Walton might be the biggest attraction, and on Tuesday he showed why. His easy manner, engaging answers, and emphasis on allowing the players to be themselves were as impressive as his 24-0 start and 39-4 overall record this season as a Warriors interim head coach.
How fresh is his start here? Instead of talking about working with Kobe Bryant, he talked about moving past Kobe Bryant.
“He’s obviously going to be missed,” Walton said. “But his departure obviously opens up this opportunity for the next generation of Lakers.”
How prepared is he for the distractions? When asked about his outspoken father Bill, who publicly said he shouldn’t take this job, he laughed about not listening to his father and teased about Bill’s future involvement with the Lakers. Sadly for all hungry media involved, Bill Walton did not attend the news conference, but soon enough, he’ll surely make his voice heard.

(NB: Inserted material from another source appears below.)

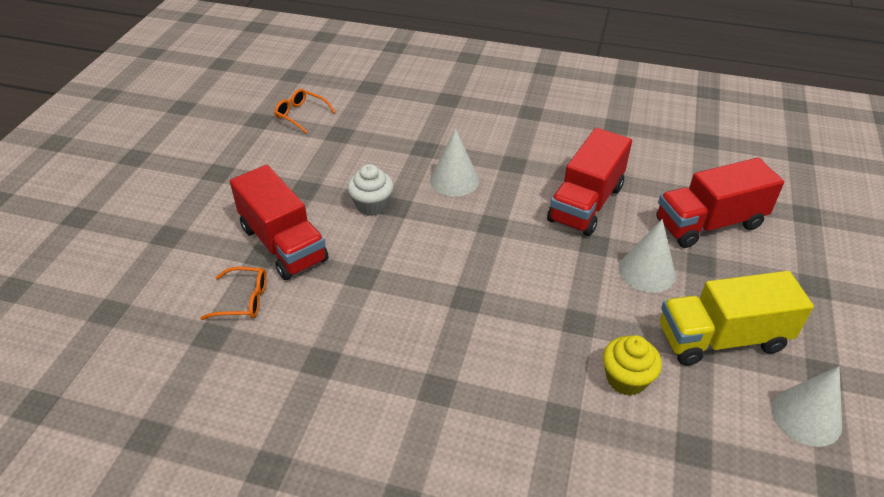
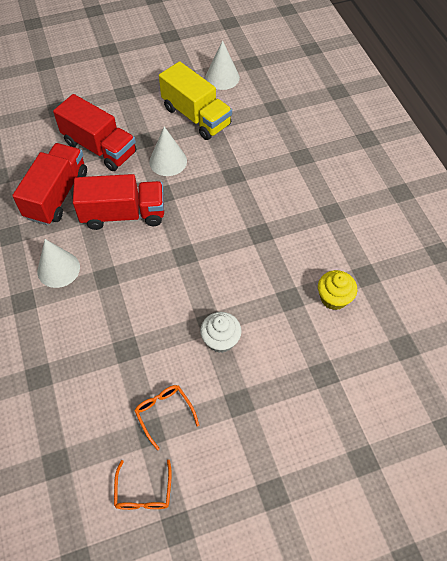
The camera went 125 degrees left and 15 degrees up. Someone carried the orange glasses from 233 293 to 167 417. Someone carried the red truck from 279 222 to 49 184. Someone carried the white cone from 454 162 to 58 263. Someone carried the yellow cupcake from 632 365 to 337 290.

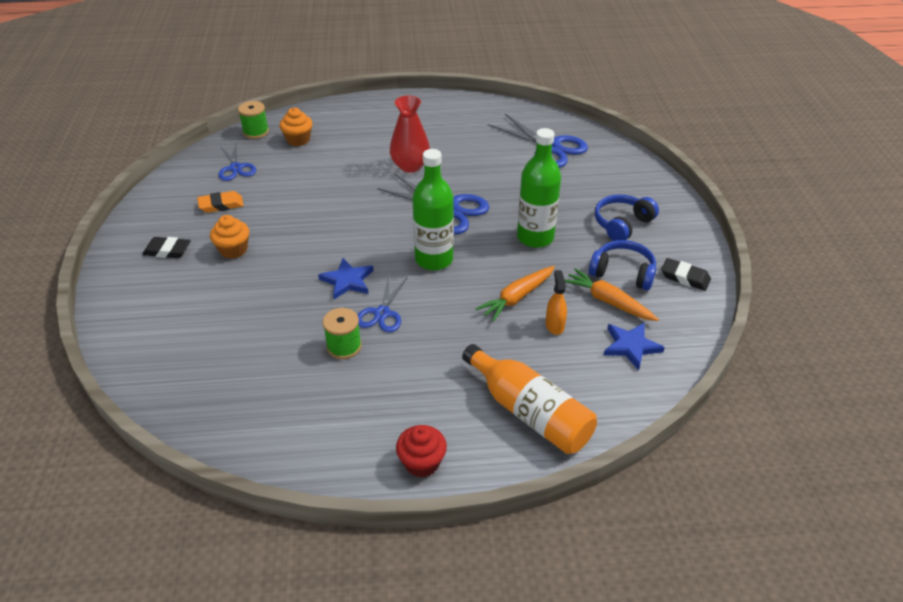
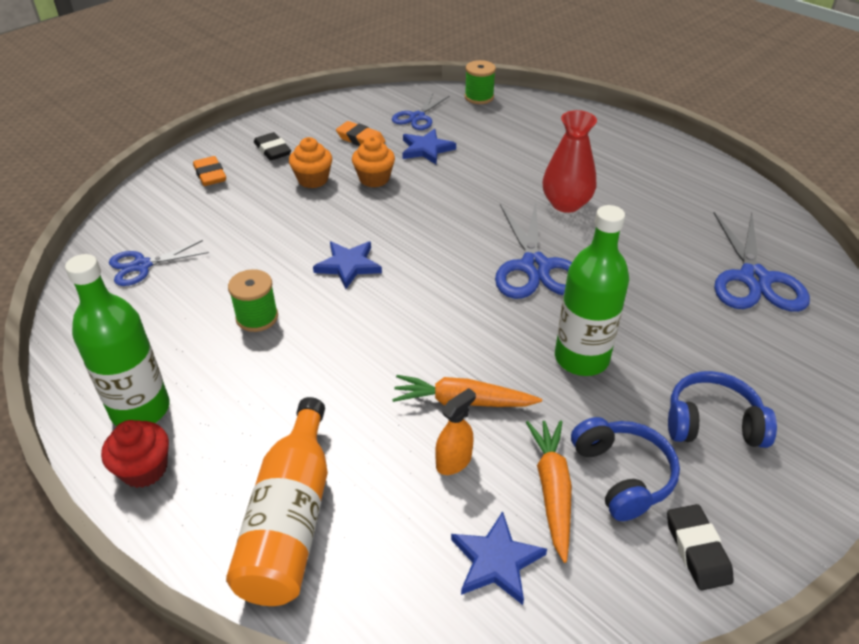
The camera went 50 degrees right and 0 degrees up. Someone carried the orange cupcake from 296 127 to 373 161. Someone carried the blue scissors from 382 304 to 159 263. Someone carried the green bottle from 433 209 to 117 340. Someone put down the orange eraser at 209 171. Someone put down the blue star at 429 146.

“I love my father — sometimes he has great advice, sometimes he doesn’t,” said Luke with a grin. “You’ll see him in the hallways wearing Laker shirts that are too small for him and chanting ‘Lakers’ and all sorts of other things that we’ve come to love about him.”
How is Luke going to handle the pressure? If his wife Bre is any indication, pretty well. As he spoke, Bre sat in the front row on the verge of giving birth to their second child. The due date is Thursday.
“You know, if I was in labor or having a baby, I probably wouldn’t be here,” she said with a grin. “But if not, well, I’m here.”
The Waltons, who kept their Manhattan Beach home after Luke left the Lakers in a trade with Cleveland in the 2011-12 season, have already sensed the excitement in the community. While they were eating breakfast at a local spot Tuesday morning, a fan came up to Luke and thanked him for coming back.
“The fan was really excited,” said Bre. “But so is Luke.”
So, too, are his players, even the most challenging ones, as Russell showed during his spontaneous post-conference workout.
“A lot of us coming out of college, we want to have fun, and that’s what [Walton] is saying, have fun and run as much as possible,” said Russell. “I’m like, let’s go, I’m ready for summer league, ready for the first game, ready for the preseason, ready for the first practice, ready for all of that.”
Ready for some joy, and he’s not alone.